Get that? Current residents will not see a positive increase in employment.  This is consistent with an article by Richard Florida (yes, the Creative Class guru).  What is now being called “talent clustering” is beneficial to the talent class but not to service and blue-collar workers.  Indeed, they suffer because of higher housing and other costs.  Florida concludes,  “It’s not just a vicious cycle but an unsustainable one — economically, politically, and morally.”  And this is the guy who originated the whole Creative Class idea!

If you reread the statement by Glazer and Grimes, you’ll note that  the point is not jobs, not employment, but an opportunity for high levels of personal wealth.  (Note that a high per capita income is an average and can be driven by a small percentage of very high incomes, while a median income figure would better denote the income status of the population as a whole.)  So it appears that the “Talent Agenda” is quite inequitable.

Something to think about before voting in a Democratic primary.

NOTE:  All but one of the “placemaking” candidates won the primary (Don Adams did not succeed in toppling the First Ward incumbent, Sumi Kailasapathy).  Like every political race, reasons for these results are complex and vary with each contest.  For example, Christopher Taylor far outspent any of his rivals, and there was a three-way race in the Third Ward.  We can’t draw any conclusions about the weight of the placemaking agenda in this outcome.

UPDATE: A post by Washtenaw County planner Nathan Voght, writing on Concentrate magazine, makes a forthright argument for placemaking.

Why is creating “places” a key to transformation of the corridor? Millennials and Baby Boomers together make up the largest segment of the population.
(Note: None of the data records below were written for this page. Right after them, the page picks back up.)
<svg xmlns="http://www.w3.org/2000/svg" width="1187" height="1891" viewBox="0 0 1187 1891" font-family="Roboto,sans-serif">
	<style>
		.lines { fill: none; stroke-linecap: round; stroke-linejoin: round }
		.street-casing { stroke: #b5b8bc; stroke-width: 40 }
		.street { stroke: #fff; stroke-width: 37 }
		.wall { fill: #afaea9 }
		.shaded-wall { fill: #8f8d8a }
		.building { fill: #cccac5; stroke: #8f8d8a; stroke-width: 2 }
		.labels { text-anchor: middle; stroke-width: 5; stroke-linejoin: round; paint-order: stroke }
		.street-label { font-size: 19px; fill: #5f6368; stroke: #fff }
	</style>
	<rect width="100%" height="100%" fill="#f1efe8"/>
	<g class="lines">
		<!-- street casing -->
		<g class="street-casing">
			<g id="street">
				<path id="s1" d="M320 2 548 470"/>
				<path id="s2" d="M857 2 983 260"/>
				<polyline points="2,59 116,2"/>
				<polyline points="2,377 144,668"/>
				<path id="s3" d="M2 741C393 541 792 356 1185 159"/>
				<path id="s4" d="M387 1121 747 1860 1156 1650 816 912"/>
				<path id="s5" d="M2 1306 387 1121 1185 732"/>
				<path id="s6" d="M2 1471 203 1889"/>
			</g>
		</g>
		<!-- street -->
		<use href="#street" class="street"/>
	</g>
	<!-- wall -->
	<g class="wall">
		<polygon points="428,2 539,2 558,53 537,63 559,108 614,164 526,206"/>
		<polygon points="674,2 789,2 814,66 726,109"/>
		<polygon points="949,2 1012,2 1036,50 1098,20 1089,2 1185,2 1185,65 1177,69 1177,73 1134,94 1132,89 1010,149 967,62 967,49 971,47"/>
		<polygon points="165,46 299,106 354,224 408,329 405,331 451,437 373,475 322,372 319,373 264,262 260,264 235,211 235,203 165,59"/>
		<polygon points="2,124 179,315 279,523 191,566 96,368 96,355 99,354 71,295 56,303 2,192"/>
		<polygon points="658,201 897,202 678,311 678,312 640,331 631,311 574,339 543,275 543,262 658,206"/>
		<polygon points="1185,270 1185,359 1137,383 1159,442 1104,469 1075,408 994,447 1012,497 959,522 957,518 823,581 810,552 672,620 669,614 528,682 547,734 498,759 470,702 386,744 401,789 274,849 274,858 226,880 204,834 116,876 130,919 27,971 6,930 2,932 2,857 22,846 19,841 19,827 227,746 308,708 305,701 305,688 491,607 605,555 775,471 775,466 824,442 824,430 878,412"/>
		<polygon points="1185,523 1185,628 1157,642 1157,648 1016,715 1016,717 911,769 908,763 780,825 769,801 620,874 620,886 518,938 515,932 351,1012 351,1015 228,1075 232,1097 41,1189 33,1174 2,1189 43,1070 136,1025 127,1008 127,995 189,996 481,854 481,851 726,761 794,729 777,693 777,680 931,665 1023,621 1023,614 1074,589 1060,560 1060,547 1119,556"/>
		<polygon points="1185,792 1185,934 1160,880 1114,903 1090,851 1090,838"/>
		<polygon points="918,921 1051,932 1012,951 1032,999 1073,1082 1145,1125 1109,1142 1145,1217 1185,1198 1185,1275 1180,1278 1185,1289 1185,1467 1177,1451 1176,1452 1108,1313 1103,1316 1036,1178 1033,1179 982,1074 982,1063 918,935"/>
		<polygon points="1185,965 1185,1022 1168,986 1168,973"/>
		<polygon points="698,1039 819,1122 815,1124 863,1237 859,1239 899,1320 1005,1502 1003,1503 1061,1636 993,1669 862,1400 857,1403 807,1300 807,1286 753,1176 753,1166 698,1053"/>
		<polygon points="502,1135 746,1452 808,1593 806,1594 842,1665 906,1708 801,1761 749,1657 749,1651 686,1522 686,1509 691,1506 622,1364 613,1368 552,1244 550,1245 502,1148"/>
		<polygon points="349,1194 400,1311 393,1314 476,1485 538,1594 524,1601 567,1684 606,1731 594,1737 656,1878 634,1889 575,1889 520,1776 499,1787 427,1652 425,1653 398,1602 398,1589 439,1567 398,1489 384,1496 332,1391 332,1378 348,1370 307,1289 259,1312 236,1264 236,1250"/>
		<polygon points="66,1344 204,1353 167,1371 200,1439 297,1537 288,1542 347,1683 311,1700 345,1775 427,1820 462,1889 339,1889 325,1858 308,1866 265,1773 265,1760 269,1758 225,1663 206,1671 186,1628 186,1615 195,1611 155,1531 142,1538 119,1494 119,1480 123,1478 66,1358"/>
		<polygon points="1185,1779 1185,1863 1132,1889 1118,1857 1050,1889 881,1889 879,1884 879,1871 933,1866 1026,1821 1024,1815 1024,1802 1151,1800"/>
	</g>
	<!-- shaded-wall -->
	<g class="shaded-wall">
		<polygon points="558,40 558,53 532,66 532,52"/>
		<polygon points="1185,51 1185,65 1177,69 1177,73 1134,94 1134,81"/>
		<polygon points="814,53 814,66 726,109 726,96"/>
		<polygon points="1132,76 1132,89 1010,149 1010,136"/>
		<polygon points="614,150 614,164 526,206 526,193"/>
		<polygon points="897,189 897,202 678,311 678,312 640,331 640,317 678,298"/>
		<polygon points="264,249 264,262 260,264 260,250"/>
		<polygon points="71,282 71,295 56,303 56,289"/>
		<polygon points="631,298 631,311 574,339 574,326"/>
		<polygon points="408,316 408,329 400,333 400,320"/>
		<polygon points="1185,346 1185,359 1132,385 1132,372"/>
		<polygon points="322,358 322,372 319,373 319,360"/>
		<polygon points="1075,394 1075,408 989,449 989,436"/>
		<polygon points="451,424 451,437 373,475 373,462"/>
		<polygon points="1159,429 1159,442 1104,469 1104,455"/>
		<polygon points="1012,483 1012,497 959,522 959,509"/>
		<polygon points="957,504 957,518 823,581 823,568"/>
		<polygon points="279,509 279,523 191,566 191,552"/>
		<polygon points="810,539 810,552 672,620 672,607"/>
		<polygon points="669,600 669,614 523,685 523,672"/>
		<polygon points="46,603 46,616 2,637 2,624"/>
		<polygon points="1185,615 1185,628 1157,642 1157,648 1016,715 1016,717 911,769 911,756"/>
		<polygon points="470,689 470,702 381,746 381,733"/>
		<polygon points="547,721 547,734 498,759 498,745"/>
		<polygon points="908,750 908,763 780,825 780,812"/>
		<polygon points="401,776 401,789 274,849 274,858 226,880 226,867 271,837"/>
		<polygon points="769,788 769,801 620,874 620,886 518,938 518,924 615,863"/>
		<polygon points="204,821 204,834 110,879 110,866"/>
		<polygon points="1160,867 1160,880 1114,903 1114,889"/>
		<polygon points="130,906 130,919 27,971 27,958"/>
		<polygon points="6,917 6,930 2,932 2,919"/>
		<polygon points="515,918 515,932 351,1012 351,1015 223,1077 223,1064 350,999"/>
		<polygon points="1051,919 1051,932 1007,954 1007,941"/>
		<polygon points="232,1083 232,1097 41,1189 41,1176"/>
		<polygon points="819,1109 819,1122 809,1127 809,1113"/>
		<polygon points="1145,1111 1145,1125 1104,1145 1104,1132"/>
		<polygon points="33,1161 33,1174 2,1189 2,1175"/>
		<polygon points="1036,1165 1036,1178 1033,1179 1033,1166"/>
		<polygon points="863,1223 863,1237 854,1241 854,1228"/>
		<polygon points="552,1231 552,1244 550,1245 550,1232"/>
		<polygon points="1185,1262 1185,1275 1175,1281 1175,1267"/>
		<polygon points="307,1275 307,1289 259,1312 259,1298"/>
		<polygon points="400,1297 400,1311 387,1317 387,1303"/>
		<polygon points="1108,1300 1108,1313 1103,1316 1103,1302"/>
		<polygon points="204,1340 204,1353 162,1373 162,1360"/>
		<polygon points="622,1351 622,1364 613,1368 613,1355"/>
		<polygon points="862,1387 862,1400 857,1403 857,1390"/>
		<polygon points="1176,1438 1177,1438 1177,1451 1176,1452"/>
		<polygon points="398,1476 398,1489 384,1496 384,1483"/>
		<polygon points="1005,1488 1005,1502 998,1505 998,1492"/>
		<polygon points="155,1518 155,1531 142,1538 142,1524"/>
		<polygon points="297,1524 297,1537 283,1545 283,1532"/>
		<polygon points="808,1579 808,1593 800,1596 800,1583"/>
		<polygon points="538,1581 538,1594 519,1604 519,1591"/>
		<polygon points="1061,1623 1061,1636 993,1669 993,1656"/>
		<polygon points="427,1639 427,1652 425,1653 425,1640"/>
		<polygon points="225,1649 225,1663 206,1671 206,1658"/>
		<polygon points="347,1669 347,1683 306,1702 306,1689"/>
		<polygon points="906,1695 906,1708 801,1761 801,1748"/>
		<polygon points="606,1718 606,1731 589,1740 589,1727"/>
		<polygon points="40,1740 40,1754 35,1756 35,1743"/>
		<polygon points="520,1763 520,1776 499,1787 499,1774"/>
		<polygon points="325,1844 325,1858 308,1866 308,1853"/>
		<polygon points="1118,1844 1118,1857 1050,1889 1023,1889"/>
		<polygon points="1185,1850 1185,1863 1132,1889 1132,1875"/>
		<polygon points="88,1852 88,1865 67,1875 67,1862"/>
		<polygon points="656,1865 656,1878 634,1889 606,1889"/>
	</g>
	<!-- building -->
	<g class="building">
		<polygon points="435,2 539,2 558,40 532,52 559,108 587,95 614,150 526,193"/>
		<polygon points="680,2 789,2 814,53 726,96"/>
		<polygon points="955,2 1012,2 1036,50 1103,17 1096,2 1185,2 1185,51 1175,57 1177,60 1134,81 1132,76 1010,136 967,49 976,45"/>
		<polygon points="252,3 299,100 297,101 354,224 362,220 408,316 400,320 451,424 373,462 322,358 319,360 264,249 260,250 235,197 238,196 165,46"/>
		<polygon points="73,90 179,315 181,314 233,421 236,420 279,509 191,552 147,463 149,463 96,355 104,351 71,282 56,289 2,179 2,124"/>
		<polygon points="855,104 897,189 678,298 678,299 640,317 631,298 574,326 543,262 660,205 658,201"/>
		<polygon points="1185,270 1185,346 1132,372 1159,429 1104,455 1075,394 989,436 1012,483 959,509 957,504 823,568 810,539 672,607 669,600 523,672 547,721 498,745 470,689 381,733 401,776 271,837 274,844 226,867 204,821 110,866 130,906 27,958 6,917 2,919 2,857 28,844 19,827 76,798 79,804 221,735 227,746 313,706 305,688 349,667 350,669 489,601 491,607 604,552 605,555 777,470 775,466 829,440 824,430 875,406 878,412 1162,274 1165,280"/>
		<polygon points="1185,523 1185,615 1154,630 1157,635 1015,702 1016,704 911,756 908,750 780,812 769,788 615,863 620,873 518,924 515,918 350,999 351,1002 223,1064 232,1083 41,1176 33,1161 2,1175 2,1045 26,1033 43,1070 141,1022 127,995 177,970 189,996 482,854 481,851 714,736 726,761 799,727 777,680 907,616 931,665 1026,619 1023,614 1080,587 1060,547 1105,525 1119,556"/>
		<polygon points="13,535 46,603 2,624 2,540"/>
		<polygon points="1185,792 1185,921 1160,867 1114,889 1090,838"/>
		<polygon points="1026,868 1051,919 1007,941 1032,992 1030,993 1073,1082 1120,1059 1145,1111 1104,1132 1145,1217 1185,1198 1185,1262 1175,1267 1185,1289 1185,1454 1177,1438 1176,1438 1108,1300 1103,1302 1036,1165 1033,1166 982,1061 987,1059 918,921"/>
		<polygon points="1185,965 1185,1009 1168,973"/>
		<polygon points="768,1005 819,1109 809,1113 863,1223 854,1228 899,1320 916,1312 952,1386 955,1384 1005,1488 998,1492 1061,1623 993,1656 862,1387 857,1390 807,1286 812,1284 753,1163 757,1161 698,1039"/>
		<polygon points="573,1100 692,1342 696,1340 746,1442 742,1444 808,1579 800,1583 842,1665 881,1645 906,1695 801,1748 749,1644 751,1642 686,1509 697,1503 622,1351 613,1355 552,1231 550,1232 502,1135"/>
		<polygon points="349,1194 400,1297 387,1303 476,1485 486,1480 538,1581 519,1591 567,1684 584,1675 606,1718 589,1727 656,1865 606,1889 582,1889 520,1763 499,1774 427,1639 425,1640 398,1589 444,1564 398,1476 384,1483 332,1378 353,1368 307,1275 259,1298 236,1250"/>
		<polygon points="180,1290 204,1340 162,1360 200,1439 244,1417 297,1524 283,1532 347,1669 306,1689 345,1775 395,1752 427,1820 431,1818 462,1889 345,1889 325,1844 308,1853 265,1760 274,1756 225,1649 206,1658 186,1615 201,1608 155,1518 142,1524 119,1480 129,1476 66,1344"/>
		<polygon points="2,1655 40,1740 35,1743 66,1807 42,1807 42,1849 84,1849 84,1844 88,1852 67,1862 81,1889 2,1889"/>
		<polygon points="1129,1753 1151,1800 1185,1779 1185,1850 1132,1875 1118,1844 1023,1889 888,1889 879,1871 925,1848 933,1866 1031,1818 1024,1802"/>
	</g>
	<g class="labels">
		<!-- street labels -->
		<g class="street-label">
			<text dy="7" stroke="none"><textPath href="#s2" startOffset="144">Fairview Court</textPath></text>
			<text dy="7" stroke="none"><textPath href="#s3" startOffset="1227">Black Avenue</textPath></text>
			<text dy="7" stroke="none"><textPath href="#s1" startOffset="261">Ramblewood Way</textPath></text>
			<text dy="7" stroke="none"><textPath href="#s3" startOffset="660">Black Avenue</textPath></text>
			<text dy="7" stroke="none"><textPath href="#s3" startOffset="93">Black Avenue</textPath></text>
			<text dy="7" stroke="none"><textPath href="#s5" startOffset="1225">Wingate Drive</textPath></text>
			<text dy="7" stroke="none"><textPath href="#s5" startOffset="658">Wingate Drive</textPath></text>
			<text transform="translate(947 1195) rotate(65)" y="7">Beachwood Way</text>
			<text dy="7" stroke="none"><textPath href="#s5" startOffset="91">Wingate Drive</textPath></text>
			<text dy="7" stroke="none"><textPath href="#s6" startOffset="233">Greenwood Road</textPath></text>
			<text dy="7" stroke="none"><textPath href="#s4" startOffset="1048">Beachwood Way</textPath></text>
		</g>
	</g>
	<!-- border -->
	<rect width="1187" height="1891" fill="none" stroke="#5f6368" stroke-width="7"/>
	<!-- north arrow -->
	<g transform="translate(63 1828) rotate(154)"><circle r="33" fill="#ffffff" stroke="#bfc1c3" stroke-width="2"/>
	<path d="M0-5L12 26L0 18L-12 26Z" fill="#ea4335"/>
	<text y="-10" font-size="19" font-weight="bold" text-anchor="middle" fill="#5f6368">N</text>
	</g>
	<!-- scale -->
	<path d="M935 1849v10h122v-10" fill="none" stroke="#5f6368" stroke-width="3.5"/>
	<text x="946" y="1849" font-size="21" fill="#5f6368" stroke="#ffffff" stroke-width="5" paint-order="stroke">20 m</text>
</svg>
Attracting and retaining these age groups is critical to building communities now and in the future, as Millennials will make up most of the work force and represent the future of the economy, and Boomers are downsizing, looking for walkable places with amenities, and have disposable cash. These segments are driving a shift in housing and quality of life that “places” provide, where access to transit, downtowns, and walkable communities is the highest priority.

Voght is the manager for Reimagine Washtenaw, which has incorporated plans for transit-oriented development of denser housing alongside the corridor.  However, it seeks to create the walkable community in an area where most people will be living only to travel elsewhere (downtowns and employment centers) to work and shop.

SECOND UPDATE:  A thoughtful article in The Guardian warns against the cool city push (another way to express the placemaking agenda).    It calls this “policy-making by tribalism” and points out that often tangible benefits to people who actually live in a city are ignored.  From the article:

Those benefits are the heart of the matter, though, and city planners should not limit themselves to the things that will attract young, well-educated people. Their central focus should be to make their cities more affordable and diversified than they were before. When the focus of city governance shifts away from winning spots on magazine lists and towards useful service provision for as many constituents as possible – cool people, uncool people and the vast, middlingly cool majority – the US will finally have the urban renaissance it has been promised.

THIRD UPDATE: An article in Bridge online magazine updates some of the demographics (yes, young people are moving out of Michigan).  The reason could be – jobs!  Some interesting comments also point to Michigan politics and lack of civic infrastructure.